Если произведение органично как в своем творческом становлении, так и в конечном результате, то заведомо противопоказано давление со стороны. Эстетика защищала и искусство от утилитаризма, сервилизма, диктата власть имущих. В таком духе было воспринято в западноевропейском и русском эстетическом сознании положение Канта о целесообразности без цели как об особом «третьем моменте» суждения вкуса («Критика способности суждения», ч. 1, кн. 1). Но положение о целесообразности без цели защищало искусство не только, так сказать, с социальной, но и с художественной стороны. Защищало от господствующих художественных авторитетов и образцов. Еще в 1836 г. Белинский оспорил мысль Шевырева, что русская критика должна с помощью науки сдерживать и регулировать развитие искусства. Белинский настаивал на другом соотношении: вначале искусство, потом наука (и критика). «Вдохновению не нужна наука, оно ученее науки, оно никогда не ошибается». И, апеллируя к положению Канта, критик провозглашает полную суверенность искусства: «Основной закон творчества, что оно сообразно с целью без цели, бессознательно с сознанием, опровергает все теории и системы, кроме той, которая основана на нем, выведенная из законов человеческого духа и вековых опытов над произведениями искусства» («О критике и литературных мнениях „Московского наблюдателя“»). Белинский озабочен одним: отвести от развивающейся литературы строгую ферулу критики, максимально высвободить ее внутренние силы.
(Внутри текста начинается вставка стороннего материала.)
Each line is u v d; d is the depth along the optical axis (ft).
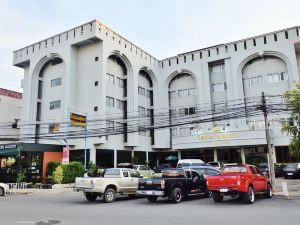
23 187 80.74
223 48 135.85
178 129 142.31
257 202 46.29
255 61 131.54
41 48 130.82
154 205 44.68
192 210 38.34
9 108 154.40
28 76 136.36
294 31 122.31
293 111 67.72
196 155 131.44
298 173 94.22
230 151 123.44
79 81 121.29
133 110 127.24
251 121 124.06
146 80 146.30
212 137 120.16
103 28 118.62
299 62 126.82
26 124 126.82
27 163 90.07
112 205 45.68
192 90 144.25
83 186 50.31
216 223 28.94
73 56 121.90
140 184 48.67
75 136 112.78
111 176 54.95
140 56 137.80
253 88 129.70
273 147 111.45
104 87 115.14
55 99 125.18
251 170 48.37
В этих усилиях Белинский был последовательнее других русских критиков, например Надеждина. Закладывая основы русской философской эстетики, в частности, опираясь на кантовское положение о целесообразности без цели, Надеждин в то же время заимствовал из теории классицизма идею художественного образца — в том числе образца античного. По Надеждину, художник творит свободно, подчиняясь «законам миродержавного промысла», но извлекает эти законы «из критических наблюдений над бессмертными творениями великих гениев»: «Гомеров и Софоклов, Виргилиев и Горациев, Дантов и Тассов, Корнелей и Расинов, Клопштоков и Шиллеров». По Белинскому же, авторитарность ведет «к современной погибели и уничижению искусства»: «люди хотели создать идеал искусства по бессмертным образцам, завещанным древностью, а не вывести из своего духа» («Опыт системы нравственной философии», 1836). По Надеждину, «дух» дает современному художнику правила, открываемые в предшествующих образцах; по Белинскому (в согласии с Кантом), современный художник носит этот «дух» в самом себе: законы открывают себя через его деятельность, не нуждаясь в образцах, больше того — создавая новые образцы (но которые также подлежат отмене новым, будущим гением).
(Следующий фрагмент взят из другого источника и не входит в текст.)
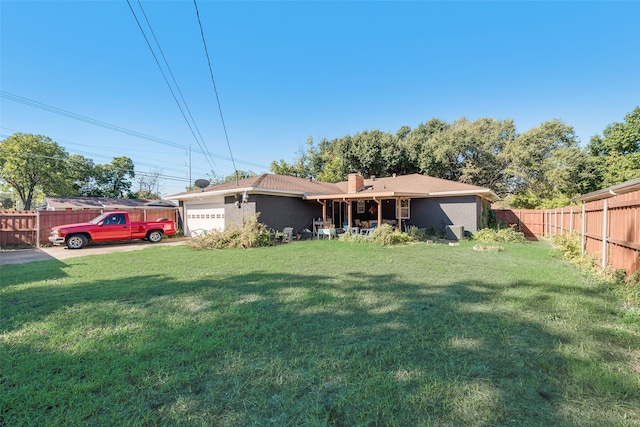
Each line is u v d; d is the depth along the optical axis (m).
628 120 23.66
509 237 13.57
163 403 2.16
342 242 12.73
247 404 2.15
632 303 4.33
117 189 37.91
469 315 3.90
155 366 2.66
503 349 2.96
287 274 6.56
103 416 2.02
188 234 18.02
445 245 11.66
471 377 2.47
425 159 27.52
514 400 2.16
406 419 1.98
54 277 6.50
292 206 15.54
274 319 3.85
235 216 14.55
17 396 2.21
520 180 27.52
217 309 4.25
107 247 12.63
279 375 2.53
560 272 6.55
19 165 25.92
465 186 15.69
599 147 25.95
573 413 2.01
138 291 5.21
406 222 16.62
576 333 3.31
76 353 2.92
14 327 3.62
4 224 13.07
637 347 2.96
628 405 2.09
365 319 3.83
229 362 2.75
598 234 7.00
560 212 13.55
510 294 4.86
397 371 2.58
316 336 3.32
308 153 35.53
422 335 3.31
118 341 3.19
Как будто бы чисто теоретический спор! Но то и дело мелькают имена и примеры, выводящие на поверхность его мотивы, показывающие, каким силам старался Белинский расчистить дорогу. Среди этих имен главное имя — Гоголь. «В самом деле, возьмите «Вечера на хуторе...» и «Миргород» — и укажите в европейской и русской литературе хоть что-нибудь... что могло бы натолкнуть его на мысль писать так». Все это связано с главной идеей: гений (читай: Гоголь) «не следует ничьим и никаким правилам, но дает их своими созданиями. Гений (т. е. Гоголь) всегда начинает собой новую эпоху... и он делает это смело, не справляясь с мнениями века и толпы».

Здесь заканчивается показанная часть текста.